A convenção de condomínio é o ato pelo qual se institui o condomínio e onde contém todas as regras gerais, o modo de usar as coisas e os espaços em comum, a discriminação das partes de propriedade exclusiva, etc. Junto com a convenção, é possível, através de contrato ou deliberação em assembleia, aprovar o Regimento Interno, documento que regulamenta as questões do dia-a-dia e disciplina dos moradores.
Entretanto, não é possível a criação de cláusula limitadora ao direito de propriedade do herdeiro, vez que seria inconstitucional por violar o direito de herança, contido no artigo 5º, XXX da CF.
Desta forma, entende-se, a princípio, que o cohousing criado através do condomínio não é a estrutura ideal para esse tipo de moradia no Brasil, não sendo possível, pelo menos até o momento, limitar o direito de propriedade do herdeiro e o seu ingresso para prosseguir com os objetivos iniciais do cohousing, caso fosse adotada essa forma.
3.2 Formas de adequação da cláusula sucessória
Sabe-se que o contrato constitui negócio jurídico bilateral e plurilateral, possuindo, assim, os mesmos requisitos de validade dos negócios jurídicos em geral, conforme explica Xxxxxx Xxxxxxx (2020, p. 16).
Por essa razão é que, para que a celebração do instrumento do cohousing tenha validade, necessário que possua alguns elementos essenciais, tais como: agente capaz,
vontade livre, objeto lícito, possível, determinado ou determinável e forma prescrita e não defesa em lei.
Sendo assim, a elaboração das cláusulas que irão dispor sobre como ocorrerá a possível transmissão aos herdeiros deve obedecer aos termos mencionados, com o risco de serem declaradas como inválidas ou até mesmo nulas.
É nesse sentido, por exemplo, que não vemos como possível no Brasil o cohousing ser instituído por condomínio, assim como mencionado anteriormente, visto que há uma proibição legal de disposições que limitem o direito de herança.
Desta forma, conforme demonstrado com o estudo da legislação brasileira e tentativa de início do cohousing nesse país, é possível a inserção de cláusula sucessória no tocante ao direito do herdeiro sobre a cota do patrimônio da associação, se essa for a modalidade escolhida.
Com isso, o ideal é que a cláusula ou as cláusulas estejam dispostas no contrato.
Se for associação, por exemplo, o instrumento que rege é o estatuto.
Se formos analisar no tocante à disposição no contrato, primeiramente é necessário que o cohousing saiba que deve informar que em caso de falecimento o morador deixará de ser associado e que, então, inicia-se o procedimento para possível admissão no cohousing e/ou reembolso do valor integralizado anteriormente pelo falecido.
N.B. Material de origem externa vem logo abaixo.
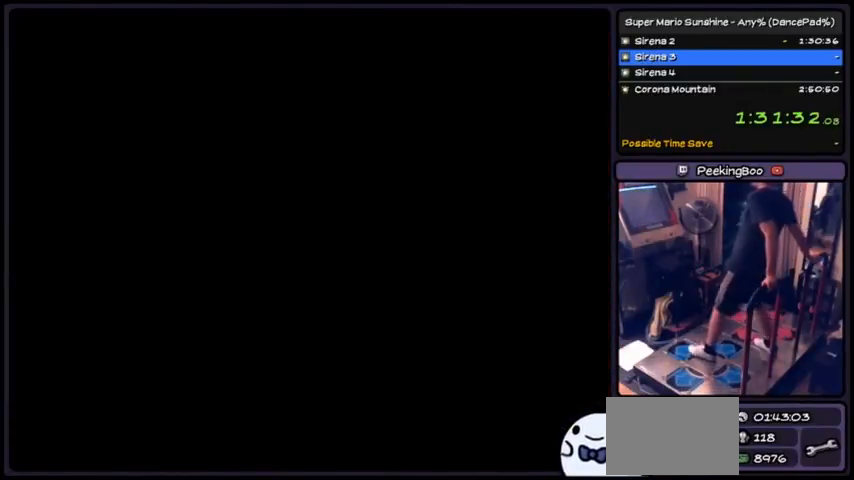
{"buttons": ["A", "DPAD_UP"], "events": [[67, "DPAD_UP", "down"]]}
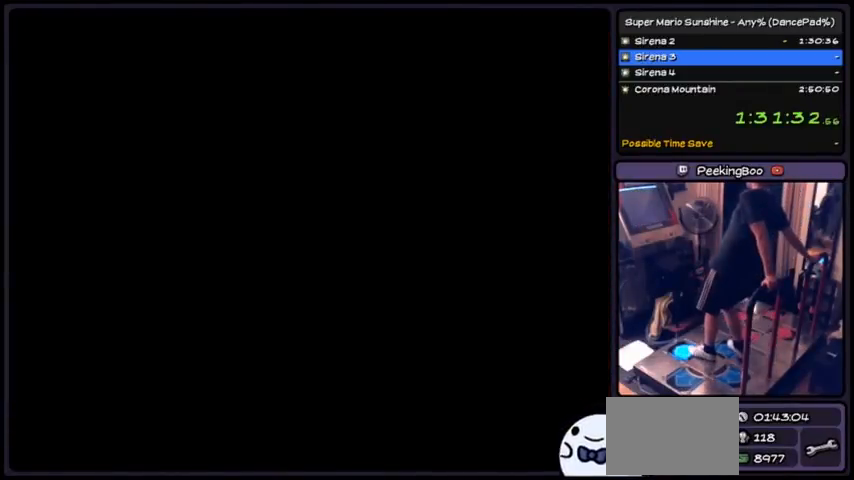
{"buttons": ["A", "DPAD_UP"], "events": []}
É interessante que no instrumento também seja explicado que não se trata sobre aquisição da propriedade, mas sim sobre o direito de uso do bem.
No capítulo que irá dispor sobre a cláusula sucessória, é necessário informar como será realizada a transmissão: os requisitos que o cohousing estabelece para ingresso do herdeiro potencial morador; como será resolvida a relação em caso de mais de um herdeiro; como será o processo de admissão; das regras gerais; o tempo em que o herdeiro terá direito de usar a cota, caso ingresse etc.
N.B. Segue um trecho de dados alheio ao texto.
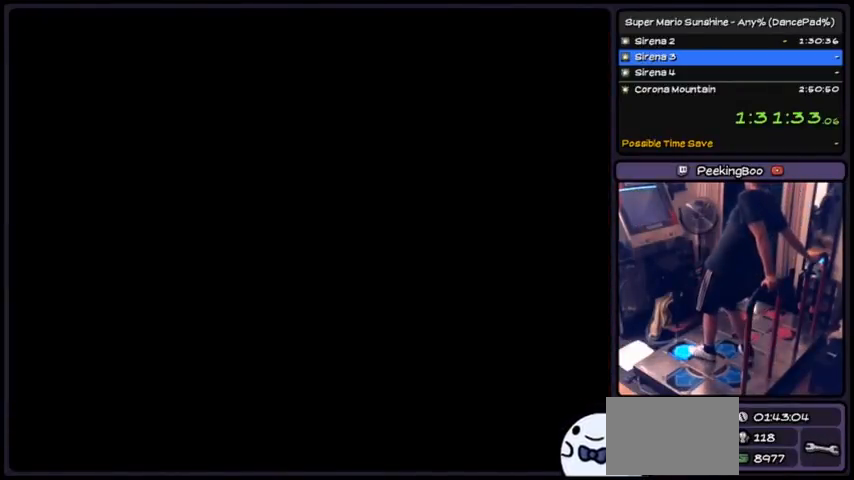
{"buttons": ["A", "DPAD_UP"], "events": []}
Como a Lei exige o registro do direito de uso (artigo 1.391 do CC), necessário que conste no estatuto (ou contrato) que o direito somente irá se perfazer após o registro, bem como seu cancelamento deverá também ser averbado.
De modo geral, as cláusulas contratuais sobre a sucessão somente não poderão ir contra às legislações vigentes, respeitando o direito de propriedade do cohousing e estabelecendo, também, como será realizado o ingresso do morador ou o reembolso do valor integralizado.
4 CONCLUSÃO
A proposta do artigo era demonstrar uma visão geral sobre o surgimento do cohousing, qual o seu objetivo, como se desenvolveu pelo mundo e como está sendo implementado no Brasil, com enfoque para o cohousing sênior, que visa uma melhora na qualidade de vida da população mais madura.
Verificou-se que o seu surgimento está intimamente ligado ao apoio mútuo e intencional através da vida em sociedade, surgindo a princípio na Dinamarca, mas se expandindo para outros países da Europa, bem como na América do Norte e, também, na América do Sul, tendo o cohousing sênior surgido somente na década de 90.
No Brasil, essa forma de moradia ainda está em fase inicial. Os modelos existentes ainda estão se adaptando para a implementação, porém existem grupos interessados com projetos sérios e outros que se assemelham a essa ideia, como hotéis com serviços especializados para idosos e projetos sociais de inclusão da população madura, por exemplo.
O enfoque do trabalho é a compreensão de como pode ficar a questão da sucessão para os herdeiros no modelo de cohousing sênior, buscando alternativas que sejam consideradas válidas no sistema de legislação brasileira, que ainda não possui disposições específicas para essa forma de moradia.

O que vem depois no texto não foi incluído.